Clashes broke out between the Dalit community and the privileged castes in Khargone, Madhya Pradesh as the Dalits were denied entry in a Shiv temple on the day of Mahashivratri. After a physical altercation, stones were pelted by both groups, wherein 14 persons were injured.
In Chhapra village, Sanawad in Khargone over 100 persons in two separate cases have been booked as either side filed an FIR in this matter. Premlal, a Dalit filed an FIR alleging that one Bhaiya lal Gurjar from Gurjar community stopped Dalit girls from entering the temple.
Sub Divisional Officer of Police Vinod Dixit said that there were already tensions between the two communities in connection with a proposal to construct a statue of BR Ambedkar near the temple and the cutting of a banyan tree, reported Scroll.
The dispute led to the clash & stones were pleated from both sides leaving 14 injured.
2 FIRs, one from each, were lodged & over 100 people booked. pic.twitter.com/FgL11O6U1X
— Hate Detector ? (@HateDetectors) February 20, 2023
Another similar incident took place in Chhoti Kasrawad village where Manju Bai, a Dlait owman was prevented from praying at the Shiv temple.

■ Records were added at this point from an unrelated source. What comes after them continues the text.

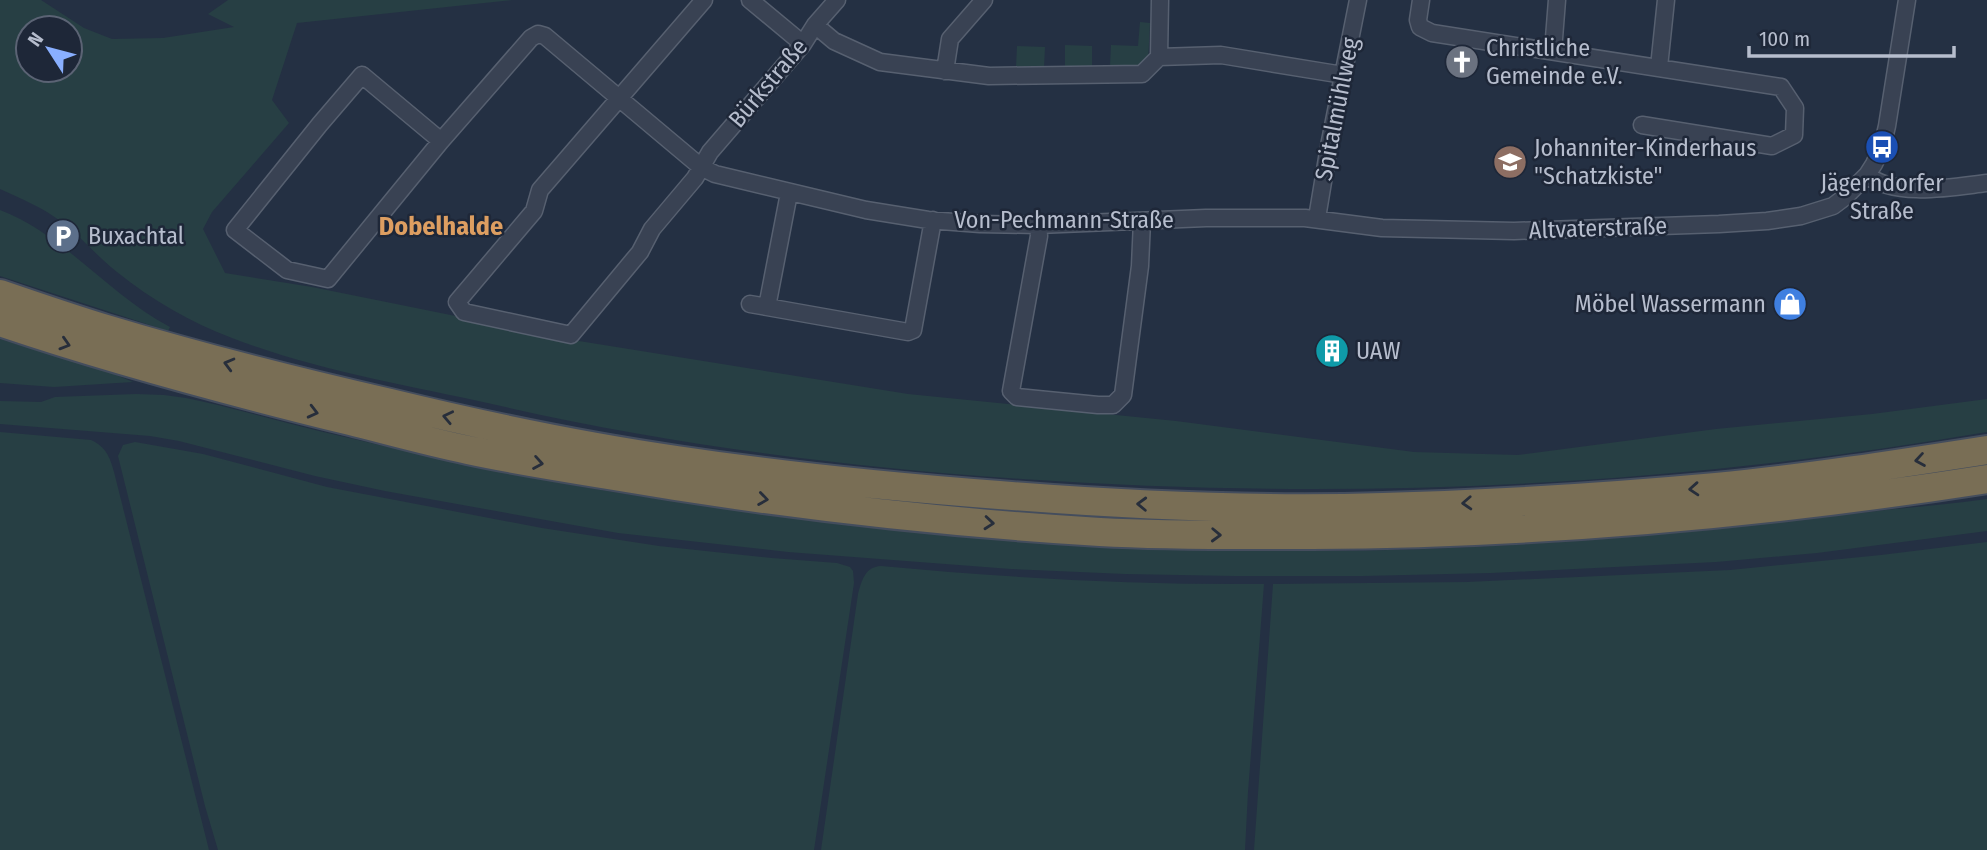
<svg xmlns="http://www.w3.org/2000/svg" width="1987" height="850" viewBox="0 0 1987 850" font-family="'Fira Sans Condensed',sans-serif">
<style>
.green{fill:#273f44;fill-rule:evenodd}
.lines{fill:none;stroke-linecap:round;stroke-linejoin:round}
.minor-casing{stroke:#576070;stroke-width:19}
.motorway-casing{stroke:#444d5d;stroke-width:32}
.minor{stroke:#394253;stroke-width:16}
.motorway{stroke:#796e55;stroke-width:28}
.oneway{stroke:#272e3b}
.labels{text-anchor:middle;stroke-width:5;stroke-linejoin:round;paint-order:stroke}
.poi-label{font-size:24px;fill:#b6bdcd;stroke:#1e2738;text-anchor:start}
.street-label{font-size:24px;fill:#b6bdcd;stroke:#1e2738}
.neighbourhood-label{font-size:26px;font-weight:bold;fill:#dd9e61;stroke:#1e2738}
</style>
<rect width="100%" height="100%" fill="#243043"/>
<path class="green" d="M0,0H41L84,28L112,39L163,38L234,27L208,14L228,0H512L297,23L272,100L289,123L212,212L203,229L225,273L312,287L579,341L908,394L1176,421L1414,452L1518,455L1716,429L1872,414L1987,399V432C1668,487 1345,501 1022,479C844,467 666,444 492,404C406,385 314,370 232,338C190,322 152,300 117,272C98,257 82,238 63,223C44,208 22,199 0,189ZM28,28H70V70H28Z
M1140,22L1150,23L1148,62L1146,66H1110L1111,45L1138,46Z
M1065,45L1092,46V67H1065Z
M1017,46L1045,47L1044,68L1016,67Z
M0,210C65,235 109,295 170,327L168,331L0,276Z
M0,339L114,374L133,382L54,387L0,383Z
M136,394L164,395L186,398C230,407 274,420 319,431C431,457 545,483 659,499C876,531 1094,552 1314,551C1499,551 1685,534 1869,512C1908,507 1948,505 1987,499V531L1817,553L1716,562L1491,573L1363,576H1234L1125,574L1011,569L788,552L618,533L385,491L315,476L179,441L150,436L0,424V401L41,402L55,397Z
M0,432L91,440C106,447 110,457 114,472L209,850H0Z
M135,442L203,454L327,487L542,528L659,546L772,558L837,563L850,567L853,571L854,583L814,850H218L205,806L118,456L123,445Z
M1987,542V850H1254L1273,584L1467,582L1730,570L1881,555Z
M881,566C1008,578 1136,585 1264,584L1248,792L1245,850H821L858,594C862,580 865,567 881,566Z"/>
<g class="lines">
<g class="minor-casing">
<path id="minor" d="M704,0L540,190L534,211L457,302L464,312L571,335L640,252L652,229L695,178L710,152L803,44L815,25L837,0
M750,0L803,44
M1421,0L1418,20L1420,27L1432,33L1781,87L1795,108L1794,135L1772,146L1642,125
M815,25L834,41L880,62L989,76L1142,74L1159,57L1221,55L1343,75
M1553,51L1557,0
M1159,57L1160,0
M1659,67L1666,0
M945,71L950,39L984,0
M441,141L362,75L320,124L235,230L287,270L328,279L441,141L531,38L538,34L545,36L701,167L715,174L866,210L928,220L980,224L1038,225L1206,218H1305L1382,228L1514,231L1719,224L1767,221L1801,216L1833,206L1845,197L1867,175L1874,164L1882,147L1887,126L1907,0
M1867,175C1896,198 1952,187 1987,183
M1317,218L1329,146L1358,0
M1038,225L1039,236L1011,391L1017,397L1098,405H1113L1123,395L1140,266L1142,221
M750,304L767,307L789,193
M767,307L908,332L913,330L933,220"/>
</g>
<g class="motorway-casing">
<path id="motorway" d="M0,294C35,306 70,318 106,329C199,357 294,381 390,403C485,426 580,446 677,460C784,476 892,487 999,495C1126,505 1255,511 1383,507C1494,504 1606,497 1716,487C1807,478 1897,464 1987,450
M0,322C115,361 232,392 350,421C390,431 429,442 468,450C514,460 561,467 608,475C771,503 935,522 1100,532C1171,536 1242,535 1312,535C1539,534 1763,514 1987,479"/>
</g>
<use href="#minor" class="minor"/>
<use href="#motorway" class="motorway"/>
</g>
<defs><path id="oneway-chevron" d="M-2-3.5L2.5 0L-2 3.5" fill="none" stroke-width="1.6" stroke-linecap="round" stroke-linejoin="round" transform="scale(1.75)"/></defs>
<g class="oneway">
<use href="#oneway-chevron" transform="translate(65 344) rotate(17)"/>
<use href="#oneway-chevron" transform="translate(229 364) rotate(-165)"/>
<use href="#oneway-chevron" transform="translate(313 412) rotate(14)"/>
<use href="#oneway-chevron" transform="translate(448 417) rotate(-168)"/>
<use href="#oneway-chevron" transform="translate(1920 460) rotate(171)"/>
<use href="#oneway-chevron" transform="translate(538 463) rotate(10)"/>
<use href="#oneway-chevron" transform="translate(1694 489) rotate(176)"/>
<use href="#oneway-chevron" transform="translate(763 499) rotate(8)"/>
<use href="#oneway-chevron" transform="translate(1467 503) rotate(177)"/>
<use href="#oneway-chevron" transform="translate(1142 504) rotate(-178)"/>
<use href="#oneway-chevron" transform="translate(989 523) rotate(5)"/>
<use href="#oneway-chevron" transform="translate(1216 535) rotate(2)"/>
</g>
<defs>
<g id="church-disc" transform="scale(1.75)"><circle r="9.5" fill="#6b7280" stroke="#1e2738"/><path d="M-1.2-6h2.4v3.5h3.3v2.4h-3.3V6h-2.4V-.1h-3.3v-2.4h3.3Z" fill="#fff"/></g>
<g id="bus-disc" transform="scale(1.75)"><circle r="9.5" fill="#1a4fb4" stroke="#1e2738"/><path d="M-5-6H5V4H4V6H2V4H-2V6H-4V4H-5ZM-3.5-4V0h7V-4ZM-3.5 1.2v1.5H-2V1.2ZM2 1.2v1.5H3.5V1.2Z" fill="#fff"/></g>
<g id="school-disc" transform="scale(1.75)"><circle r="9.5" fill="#8d6e63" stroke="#1e2738"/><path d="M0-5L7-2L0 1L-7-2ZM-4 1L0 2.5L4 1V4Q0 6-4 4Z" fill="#fff"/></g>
<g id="parking-disc" transform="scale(1.75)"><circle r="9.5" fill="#5c6f8a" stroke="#1e2738"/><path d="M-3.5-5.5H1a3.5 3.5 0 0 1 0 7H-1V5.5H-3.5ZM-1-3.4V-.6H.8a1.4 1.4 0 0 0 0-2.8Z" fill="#fff"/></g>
<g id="shop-disc" transform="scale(1.75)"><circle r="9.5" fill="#3f7fe0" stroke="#1e2738"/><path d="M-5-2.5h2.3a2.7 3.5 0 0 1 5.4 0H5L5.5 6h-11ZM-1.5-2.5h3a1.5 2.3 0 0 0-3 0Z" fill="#fff"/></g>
<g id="building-disc" transform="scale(1.75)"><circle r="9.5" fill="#0f9aa8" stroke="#1e2738"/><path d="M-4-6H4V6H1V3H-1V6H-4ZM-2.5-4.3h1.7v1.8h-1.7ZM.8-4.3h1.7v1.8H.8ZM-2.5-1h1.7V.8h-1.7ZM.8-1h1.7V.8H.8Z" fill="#fff"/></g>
</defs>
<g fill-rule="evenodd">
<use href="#church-disc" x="1462" y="62"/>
<use href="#bus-disc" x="1882" y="147"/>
<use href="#school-disc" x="1510" y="162"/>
<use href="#parking-disc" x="63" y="236"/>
<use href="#shop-disc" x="1790" y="304"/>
<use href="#building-disc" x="1332" y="351"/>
</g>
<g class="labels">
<g class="poi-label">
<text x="1486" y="56">Christliche<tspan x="1486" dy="28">Gemeinde e.V.</tspan></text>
<text x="1534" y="156">Johanniter-Kinderhaus<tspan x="1534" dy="28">"Schatzkiste"</tspan></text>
<text x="1882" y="191" text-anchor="middle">Jägerndorfer<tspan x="1882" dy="28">Straße</tspan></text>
<text x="88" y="244">Buxachtal</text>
<text x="1766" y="312" text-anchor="end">Möbel Wassermann</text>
<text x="1356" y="359">UAW</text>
</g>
<g class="street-label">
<text transform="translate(768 83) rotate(-50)" y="8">Bürkstraße</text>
<text transform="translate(1337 109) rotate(-79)" y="8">Spitalmühlweg</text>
<text x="1064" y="228">Von-Pechmann-Straße</text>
<text transform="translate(1598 228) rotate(-2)" y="8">Altvaterstraße</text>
</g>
<g class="neighbourhood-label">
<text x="441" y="235">Dobelhalde</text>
</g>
</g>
<g transform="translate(49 49) rotate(306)"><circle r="33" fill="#1e2738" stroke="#5b6374" stroke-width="2"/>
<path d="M0-5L12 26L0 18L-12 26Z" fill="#89afff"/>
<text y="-10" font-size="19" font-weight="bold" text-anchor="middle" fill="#b6bdcd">N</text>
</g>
<path d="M1749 46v10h205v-10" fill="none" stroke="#b6bdcd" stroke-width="3.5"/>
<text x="1759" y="46" font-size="21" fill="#b6bdcd" stroke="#1e2738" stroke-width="5" paint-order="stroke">100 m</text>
</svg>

Manju Bai alleged that she was abused over her caste and shoved by other women who objected to her offering water to a Shivling. While a case has been filed, the woman prayed at the temple amidst police protection.
Last year as well, during Mahashivratri, Khargone saw a similar incident where a priest, Vijay Barvey, denied entry to a Dalit woman at a temple in Dendla village. Despite multiple requests the priest maintained that a Dalit cannot enter the temple.
This takes us back to Dr Babasaheb Ambedkar’s Kalaram temple Entry movement of March 1930 which was more than just a movement for the right to enter a temple. It was a movement for equal rights. Dr Ambedkar viewed temple entry as a means of parity and not as an end goal of the depressed classes.
“If the Hindu religion is to be their religion, then it must become a religion of Social Equality. The mere amendment of Hindu religious code by the mere inclusion in it of a provision to permit temple entry for all, cannot make it a religion of equality of social status. All that it can do is to recognise them as nationals not aliens, if I may use the common terms which have become so familiar in politics. But that cannot mean that they would thereby reach a position where they would be free and equal. , without being above and below anyone else, for the simple reason that the Hindu religion does not recognise the principle of equality of social status : on the other hand it fosters inequality by insisting upon grading people as Brahmins, Kshatrias, Vaishyas and Shudras, which now stand toward one another in an ascending scale of hatred and descending scale of contempt,” said Dr Ambedkar in his argument denying support to Dr. Subbarayan’s Temple entry Bill.
Denial of entry to a temple not only violates right against discrimination under Article 15, right to equality before law (Article 14) of the Constitution but also violates Article 17 that abolishes untouchability.